Bytovia do tej pory zdobyła 31 punktów i zajmuje ostatnie miejsce w tabeli eWinner 2. Ligi, ale ma zaledwie trzy oczka straty do bezpiecznej pozycji. Sytuacja bytowian w tabeli jest lepsza niż jej ostatnie wyniki. Drużyna prowadzona przez trenera Kamila Sochę, który zaczął pełnić tę funkcję w grudniu ubiegłego roku, na zwycięstwo czeka bowiem od 20 marca. Wówczas plasowała się na dwunastej lokacie. Od tego czasu rozegrała jedenaście meczów bez wygranej - trzykrotnie remisowała i osiem razy przegrywała - a teraz zamyka stawkę.

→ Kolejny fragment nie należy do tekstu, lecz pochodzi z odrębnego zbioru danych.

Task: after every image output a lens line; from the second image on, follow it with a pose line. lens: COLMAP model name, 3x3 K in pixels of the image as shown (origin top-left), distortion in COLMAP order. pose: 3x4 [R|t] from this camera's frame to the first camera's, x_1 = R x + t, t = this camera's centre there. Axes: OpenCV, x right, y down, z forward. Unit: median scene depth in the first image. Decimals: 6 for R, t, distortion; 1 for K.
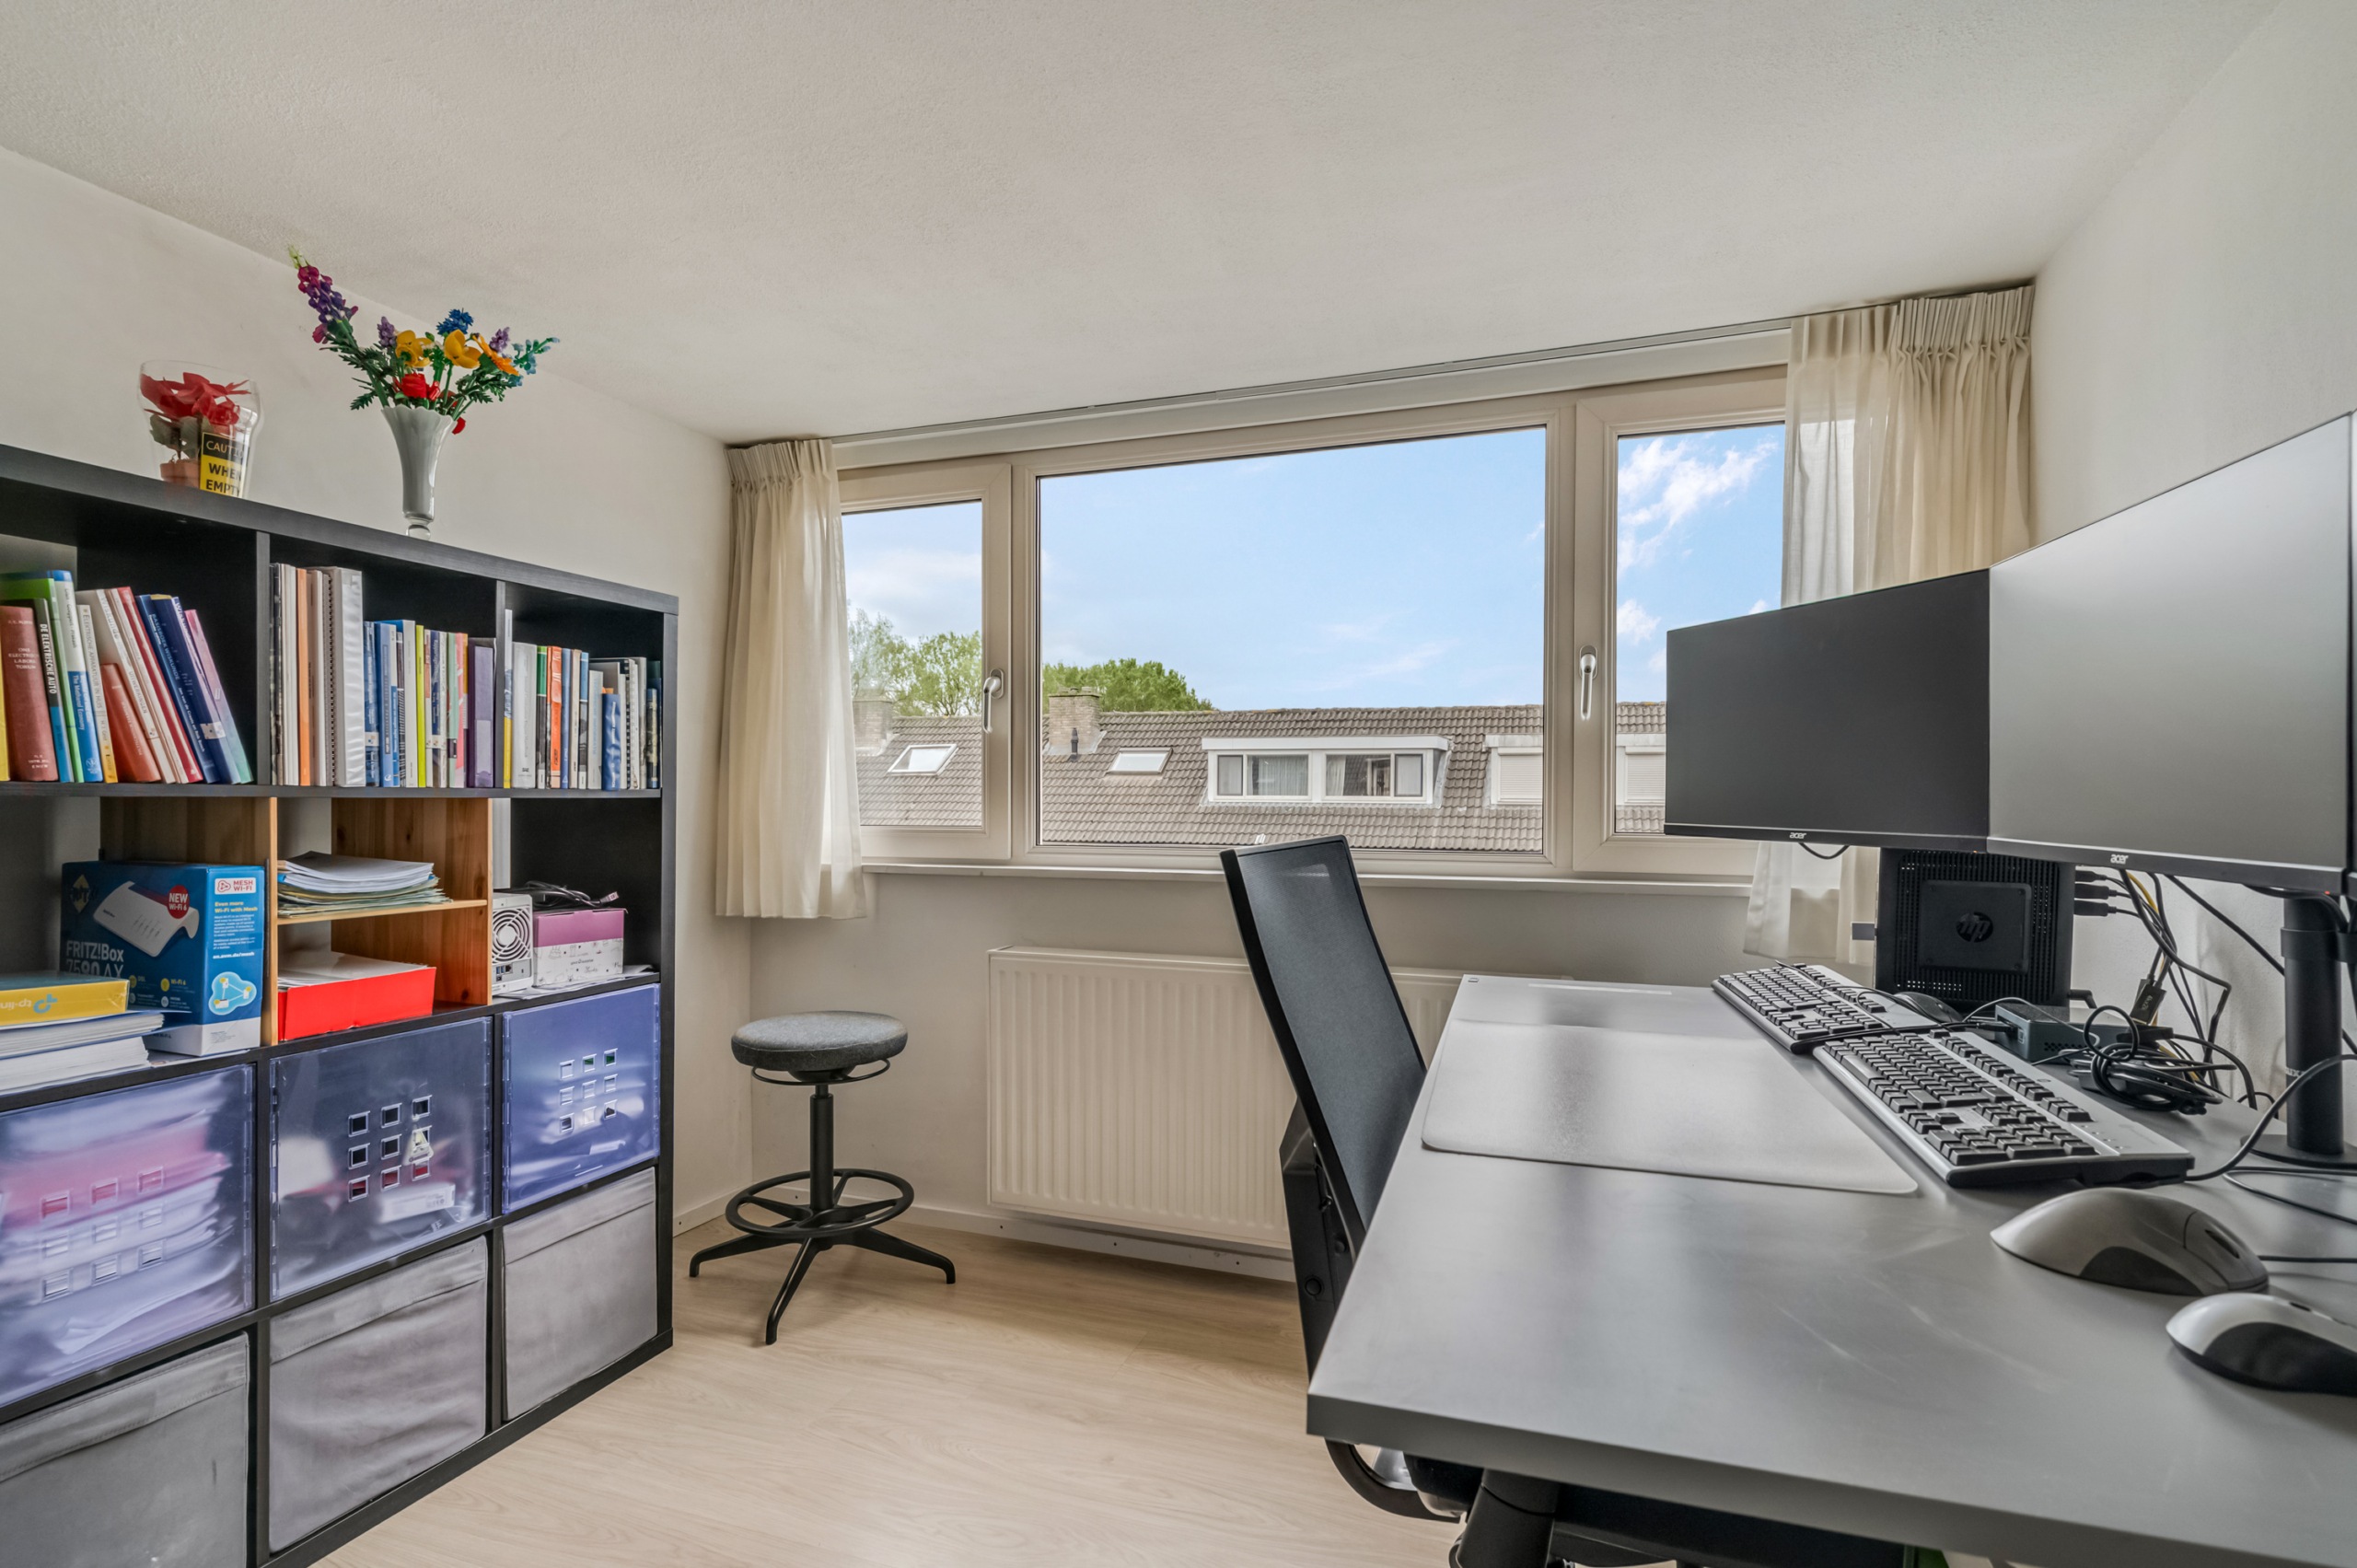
lens RADIAL K [[1133.9, 0, 1143.4], [0, 1133.9, 815.2], [0, 0, 1]] dist [0.008961, 0.000350]
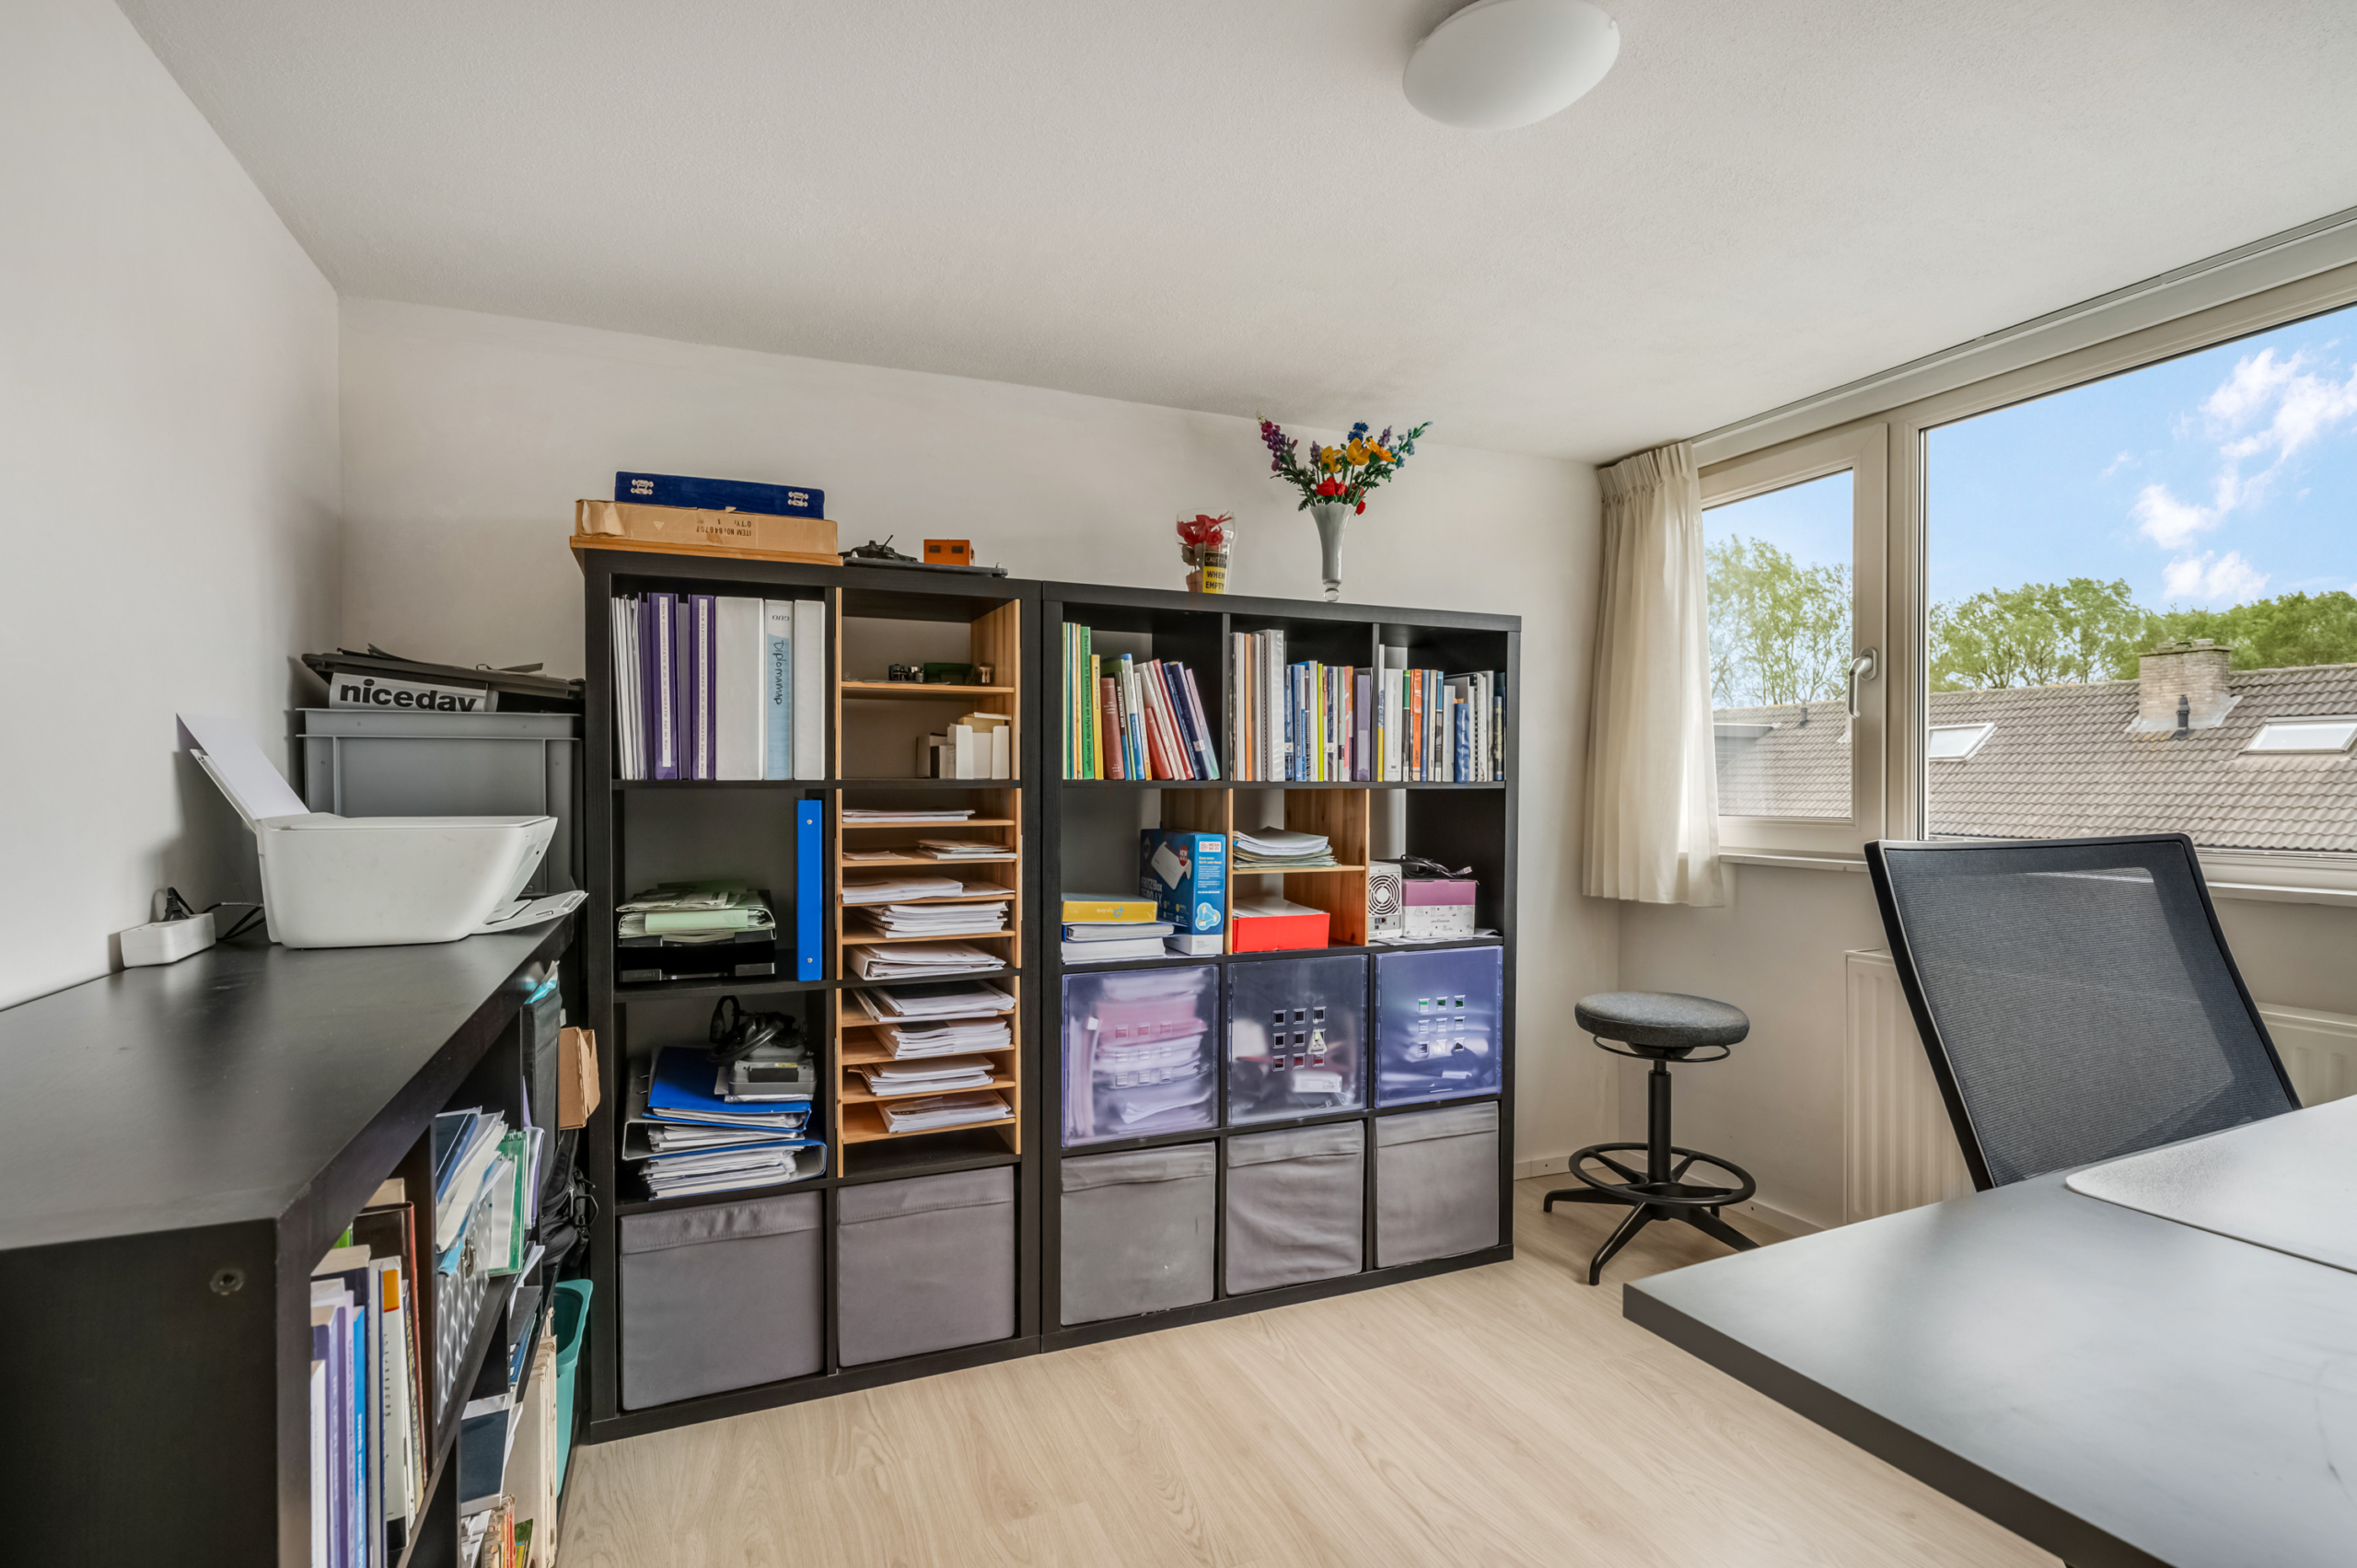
lens RADIAL K [[1133.9, 0, 1174.4], [0, 1133.9, 792.0], [0, 0, 1]] dist [0.008961, 0.000350]
pose [[0.689060, 0.000000, -0.724704, 0.216298], [-0.008954, 0.999924, -0.008513, 0.001606], [0.724649, 0.012355, 0.689007, -0.065699]]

Pokonanie Czarnych Wilków będzie zatem obowiązkiem rezerw Lecha, które poza tym starciem zmierzą się jeszcze z klubami walczącymi o awans do Fortuna 1. ligi: Chojniczanką Chojnice (sobota, 5 czerwca) oraz na zakończenie rozgrywek ze Stalą Rzeszów (piątek, 11 czerwca). Kluczowe będzie przede wszystkim zatrzymanie gwiazdy czarno-biało-czerwonych, Piotra Giela, który strzelił aż 15 goli i jest najskuteczniejszym piłkarzem zespołu. Jego dorobek pozwala mu zająć czwarte miejsce w klasyfikacji strzelców. Drugim ważnym ogniwem Bytovii jest Paweł Zawistowski, autor dziewięciu trafień, a kolejny z nich, Przemysław Lech opuści mecz z Kolejorzem z powodu zawieszenia za kartki.
Giel wpisał się na listę strzelców w grudniowym meczu drugiego zespołu Lecha z Bytovią, który zakończył się remisem 1:1 (dla Kolejorza bramkę w doliczonym czasie zdobył Hubert Sobol). Poza 31-letnim napastnikiem oraz Zawistowskim ponad dwa tysiące minut na boisku spędzili dwaj pomocnicy Przemysław Lech i Filip Dymerski, a także doświadczony obrońca, Krzysztof Bąk.